# JOB ITEM
Leaving out every picture, output the records below exactly as they are.

(DATA Opens)

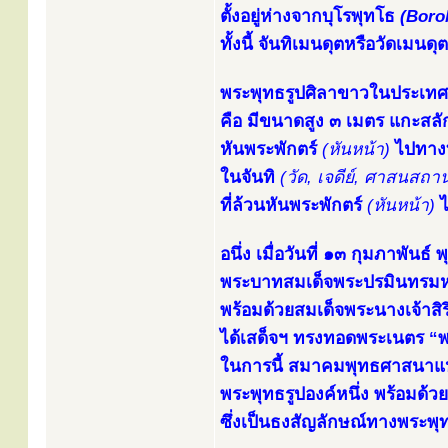
ตั้งอยู่ห่างจากบุโรพุทโธ
(Boro
ทั้งนี้ จันทิเมนดุตหรือวัดเ
พระพุทธรูปศิลาขาวในประเทศอิ
คือ มีขนาดสูง ๓ เมตร แกะสลั
หันพระพักตร์
(หันหน้า)
ไปทางท
ในจันทิ
(วัด, เจดีย์, ศาสนสถาน
ที่ล้วนหันพระพักตร์
(หันหน้า)
ไ
อนึ่ง เมื่อวันที่ ๑๓ กุมภาพันธ
พระบาทสมเด็จพระปรมินทรมหา
พร้อมด้วยสมเด็จพระนางเจ้าสิร
ได้เสด็จฯ ทรงทอดพระเนตร “พ
ในการนี้ สมาคมพุทธศาสนาแห่
พระพุทธรูปองค์หนึ่ง พร้อมด้ว
ซึ่งเป็นธงสัญลักษณ์ทางพระพุ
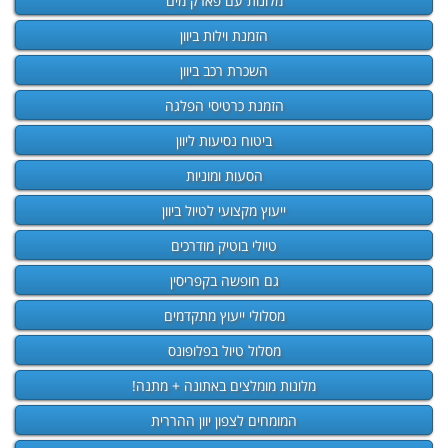
מלונות עם פארק מים
הזמנת וילות ביוון
השכרת רכב ביוון
הזמנת כרטיסי הפלגה
ביטוח נסיעות ליוון
הסעות ומוניות
ייעוץ מקצועי לטיול ביוון
טיולי בוטיק מודרכים
גם חופשה בקפריסין
מסלולי ייעוץ מתקדמים
מסלול טיול בפלופונס
מלונות מומלצים באתונה + מתנה!
המומחים לצפון יוון ההררית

(DATA Closes)

# YOUR RESPONSE
ตั้งอยู่ห่างจากบุโรพุทโธ
(Boro
ทั้งนี้ จันทิเมนดุตหรือวัดเ
พระพุทธรูปศิลาขาวในประเทศอิ
คือ มีขนาดสูง ๓ เมตร แกะสลั
หันพระพักตร์
(หันหน้า)
ไปทางท
ในจันทิ
(วัด, เจดีย์, ศาสนสถาน
ที่ล้วนหันพระพักตร์
(หันหน้า)
ไ
อนึ่ง เมื่อวันที่ ๑๓ กุมภาพันธ
พระบาทสมเด็จพระปรมินทรมหา
พร้อมด้วยสมเด็จพระนางเจ้าสิร
ได้เสด็จฯ ทรงทอดพระเนตร “พ
ในการนี้ สมาคมพุทธศาสนาแห่
พระพุทธรูปองค์หนึ่ง พร้อมด้ว
ซึ่งเป็นธงสัญลักษณ์ทางพระพุ
מלונות עם פארק מים
הזמנת וילות ביוון
השכרת רכב ביוון
הזמנת כרטיסי הפלגה
ביטוח נסיעות ליוון
הסעות ומוניות
ייעוץ מקצועי לטיול ביוון
טיולי בוטיק מודרכים
גם חופשה בקפריסין
מסלולי ייעוץ מתקדמים
מסלול טיול בפלופונס
מלונות מומלצים באתונה + מתנה!
המומחים לצפון יוון ההררית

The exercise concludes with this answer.